Mohamed, père de trois enfants à Kénitra, explique que « certains enfants ne rentrent à la maison qu’à la nuit tombée, après avoir accumulé des sommes atteignant parfois des centaines de dirhams ». Il ajoute que certains parents encouragent leurs enfants à sortir pour rassembler de l’argent pendant cette période, « prétendant que c’est une opportunité inestimable ».

### Les dangers de la rue

Le fait que ces enfants circulent dans des ruelles, des marchés bondés et des cafés, sans accompagnement ni protection, les rend vulnérables à divers incidents. Dans certaines zones, ils sont attirés ou victimes de harcèlement. D’autres subissent des vols ou se perdent. Certains interrompent temporairement leur scolarité pour mendier durant cette période.

Ce qui est particulièrement préoccupant, c’est que ces pratiques se déroulent sans aucune surveillance réelle de la part des familles, sous le prétexte d’une tradition populaire qui semble justifier ces dérives inquiétantes.

### « Droit d’Achoura », mendier pour les tambours

Les enfants ne demandent pas de l’argent pour des besoins fondamentaux, mais pour acquérir des accessoires festifs pour Achoura, principalement des tambours, des masques et des pétards. Ils collectent de l’argent par eux-mêmes, se déplaçant de quartier en quartier, et de café en café, jusqu’à rassembler suffisamment pour « célébrer ».

Dans certains quartiers, ces feux d’artifice se transforment en source de nuisances et de dangers, surtout lorsqu’ils sont utilisés à proximité des voitures ou entre les mains d’enfants inconscients des risques.

### Réaction d’un expert en éducation

L’éducateur et journaliste Idriss Tayti a exprimé son inquiétude face à cette problématique. Dans une déclaration exclusive, il a déclaré qu’ »à chaque Achoura, des phénomènes préoccupants refont surface… Si l’aspect festif attire l’attention des autorités, ce qui me préoccupe en tant qu’éducateur et acteur associatif, c’est ce qu’on appelle le droit d’Achoura ».

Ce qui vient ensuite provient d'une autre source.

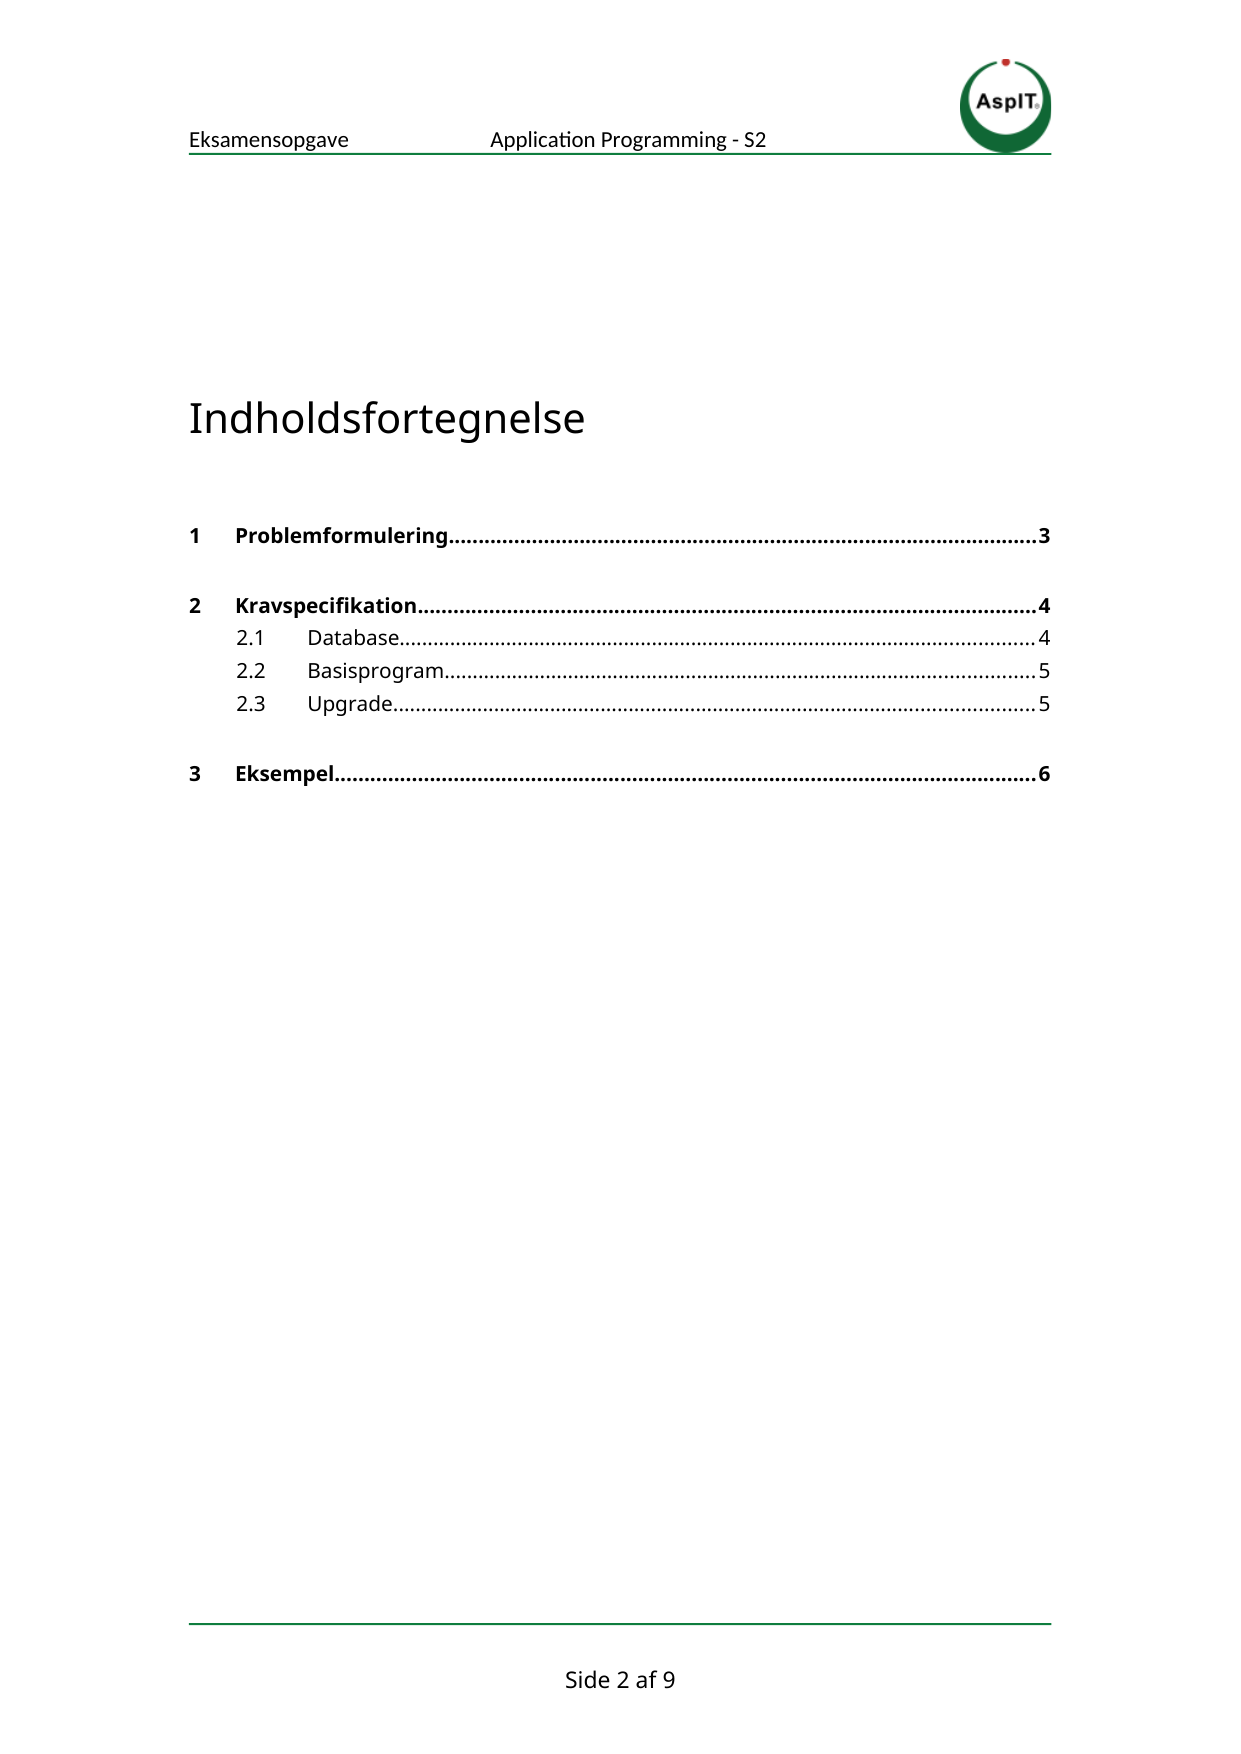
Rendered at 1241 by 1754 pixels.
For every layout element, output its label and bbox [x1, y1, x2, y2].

picture [960, 59, 1052, 153]
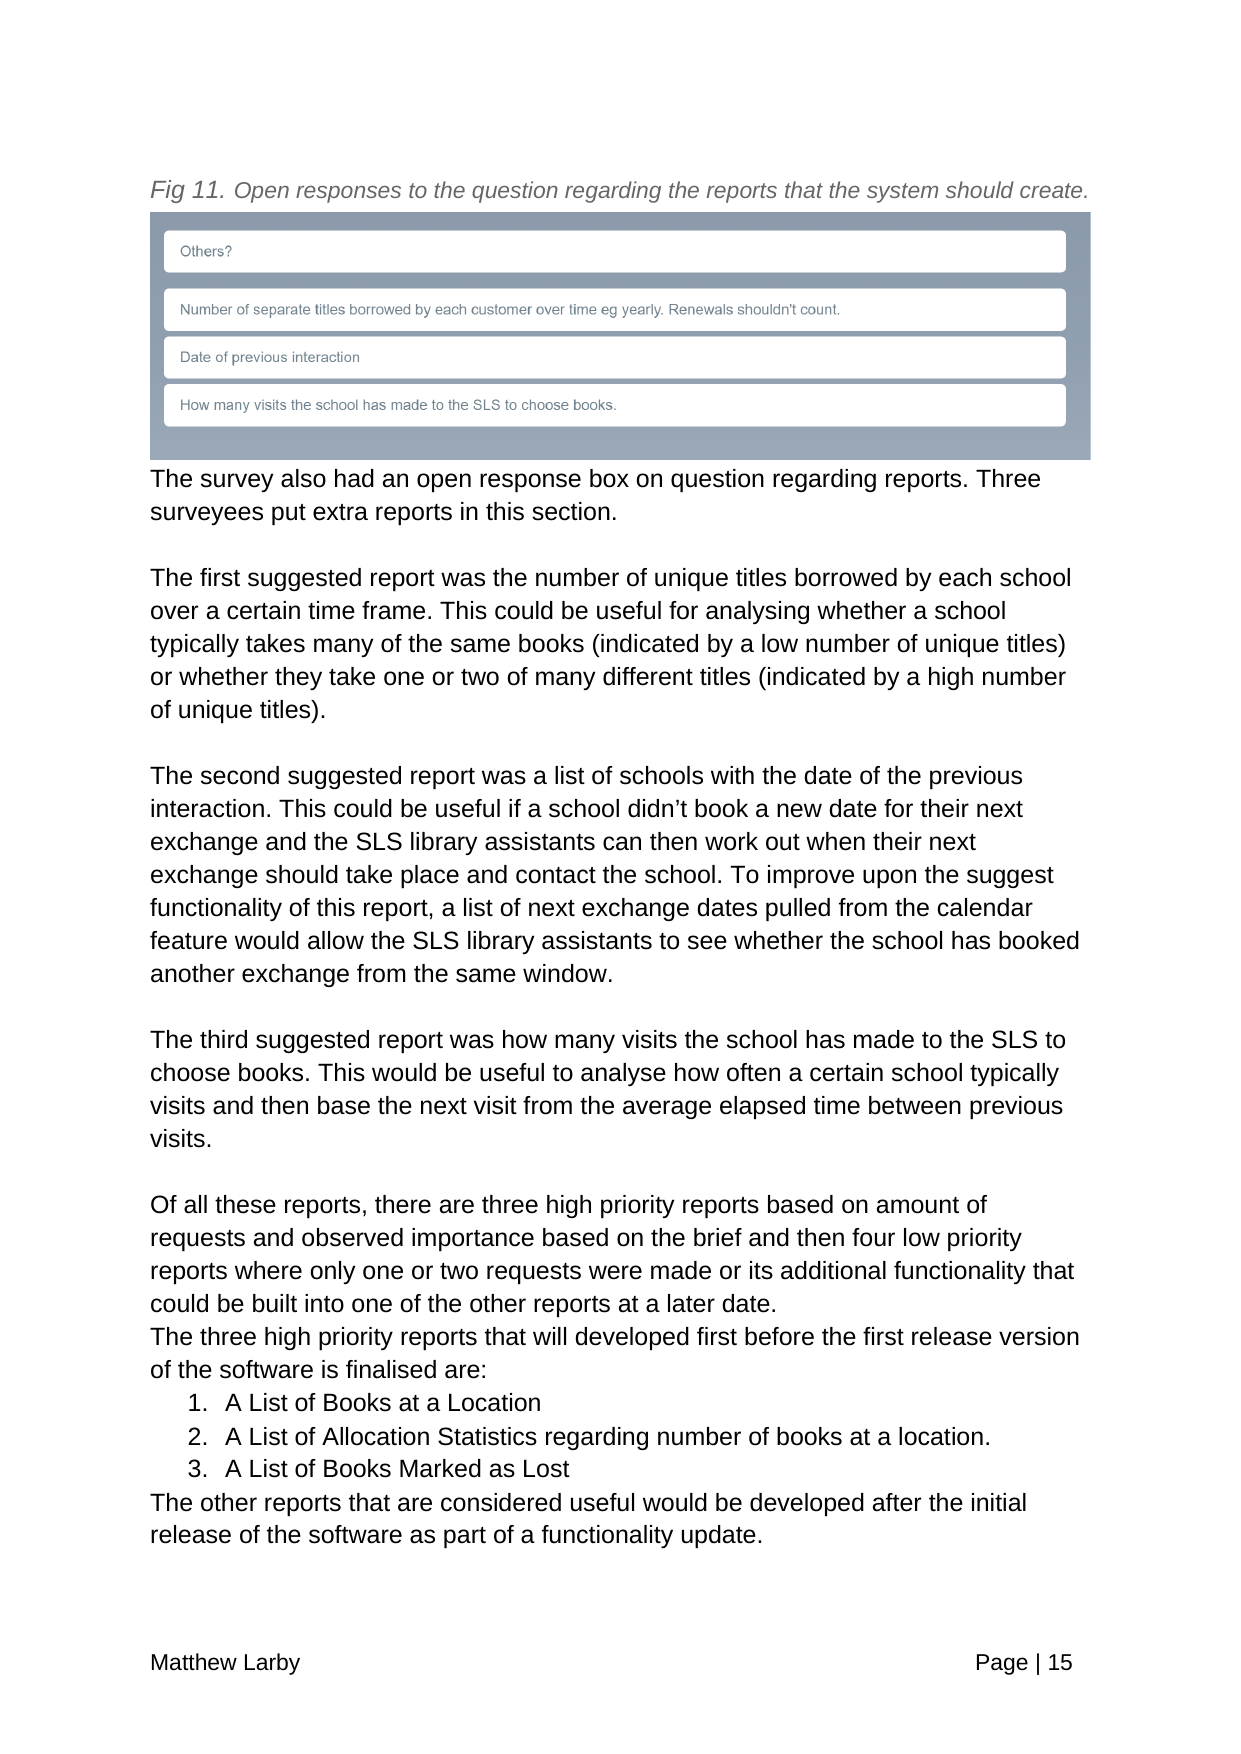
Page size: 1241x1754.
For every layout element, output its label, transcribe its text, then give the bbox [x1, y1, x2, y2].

subtitle Fig 11. Open responses to the question regarding the reports that the system should create. [150, 175, 1090, 204]
text The three high priority reports that will developed first before the first release version of the software is finalised are: [150, 1322, 1090, 1384]
text The survey also had an open response box on question regarding reports. Three surveyees put extra reports in this section. [150, 464, 1090, 526]
text Of all these reports, there are three high priority reports based on amount of requests and observed importance based on the brief and then four low priority reports where only one or two requests were made or its additional functionality that could be built into one of the other reports at a later date. [150, 1190, 1090, 1318]
text The third suggested report was how many visits the school has made to the SLS to choose books. This would be useful to analyse how often a certain school typically visits and then base the next visit from the average elapsed time between previous visits. [150, 1025, 1090, 1153]
text The first suggested report was the number of unique titles borrowed by each school over a certain time frame. This could be useful for analysing whether a school typically takes many of the same books (indicated by a low number of unique titles) or whether they take one or two of many different titles (indicated by a high number of unique titles). [150, 563, 1090, 724]
text The other reports that are considered useful would be developed after the initial release of the software as part of a functionality update. [150, 1487, 1090, 1549]
text The second suggested report was a list of schools with the date of the previous interaction. This could be useful if a school didn’t book a new date for their next exchange and the SLS library assistants can then work out when their next exchange should take place and contact the school. To improve upon the suggest functionality of this report, a list of next exchange dates pulled from the calendar feature would allow the SLS library assistants to see whether the school has booked another exchange from the same window. [150, 761, 1090, 988]
picture [150, 212, 1091, 460]
list A List of Allocation Statistics regarding number of books at a location. [187, 1421, 1090, 1450]
list A List of Books Marked as Lost [187, 1454, 1090, 1483]
list A List of Books at a Location [187, 1388, 1090, 1417]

Il a ajouté que « cette coutume, qui devrait rester un simple geste symbolique entre voisins, s’est transformée en une porte d’entrée dangereuse à la mendicité des enfants dans la rue, en particulier devant les feux tricolores et les magasins, où l’on voit des enfants entraînés à tendre la main, plutôt qu’à construire leur avenir ».

Il a insisté sur le fait que « c’est le premier pas vers une mendicité systématique, et si nous ne faisons pas attention aujourd’hui, demain nous risquons d’être confrontés à une génération ayant appris que le profit peut être obtenu sans effort ».

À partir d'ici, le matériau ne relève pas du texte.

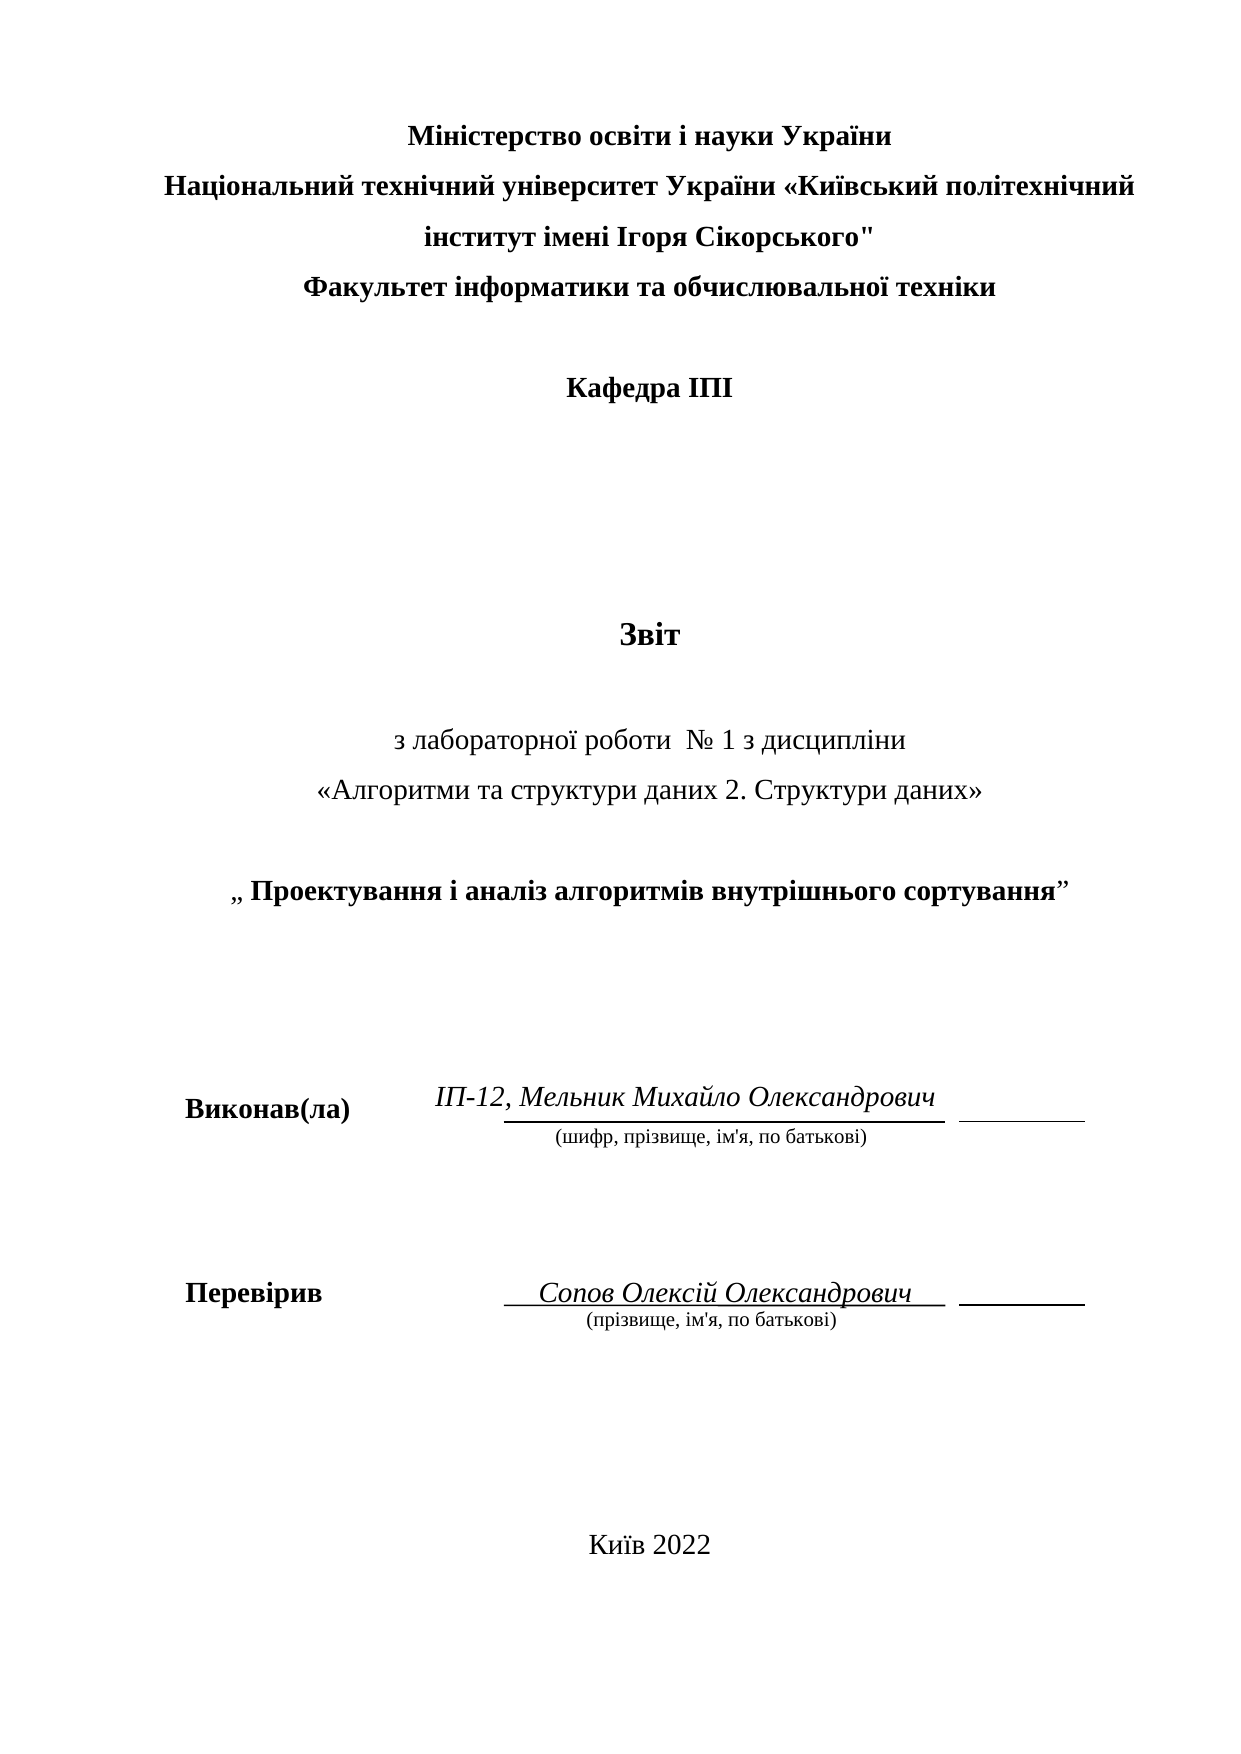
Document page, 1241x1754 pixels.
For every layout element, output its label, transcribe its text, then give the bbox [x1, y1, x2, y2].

text Київ 2022 [148, 1527, 1152, 1560]
text Факультет інформатики та обчислювальної техніки [148, 269, 1152, 303]
text Кафедра ІПІ [148, 370, 1152, 403]
text Звіт [148, 614, 1152, 652]
text Національний технічний університет України «Київський політехнічний інститут імені Ігоря Сікорського" [148, 168, 1152, 252]
text «Алгоритми та структури даних 2. Структури даних» [148, 772, 1152, 806]
text „ Проектування і аналіз алгоритмів внутрішнього сортування” [148, 873, 1152, 906]
text Міністерство освіти і науки України [148, 118, 1152, 152]
text з лабораторної роботи № 1 з дисципліни [148, 722, 1152, 755]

Tayti a lancé un appel direct aux familles, à l’État et à la société civile, les exhortant à interdire la mendicité des enfants sous quelque prétexte que ce soit, à renforcer la surveillance éducative et à mettre en œuvre des lois visant à protéger les enfants contre l’exploitation. Il a également demandé aux associations de jouer un rôle éducatif auprès des familles et de proposer des alternatives éducatives stimulantes.

### Absence de contrôle et banalisation sociale

Bien que la loi prohibe la mendicité des enfants, la réalité montre une quasi-absence d’intervention effective. Les images d’enfants mendiants se reproduisent quotidiennement, sans susciter de réaction de la part des familles ou des autorités.

La banalisation sociale de ce phénomène ouvre la voie à une transformation d’Achoura en une période annuelle d’apprentissage de la demande d’argent au lieu de celle du savoir, et à l’apprentissage de la paresse plutôt que de l’effort.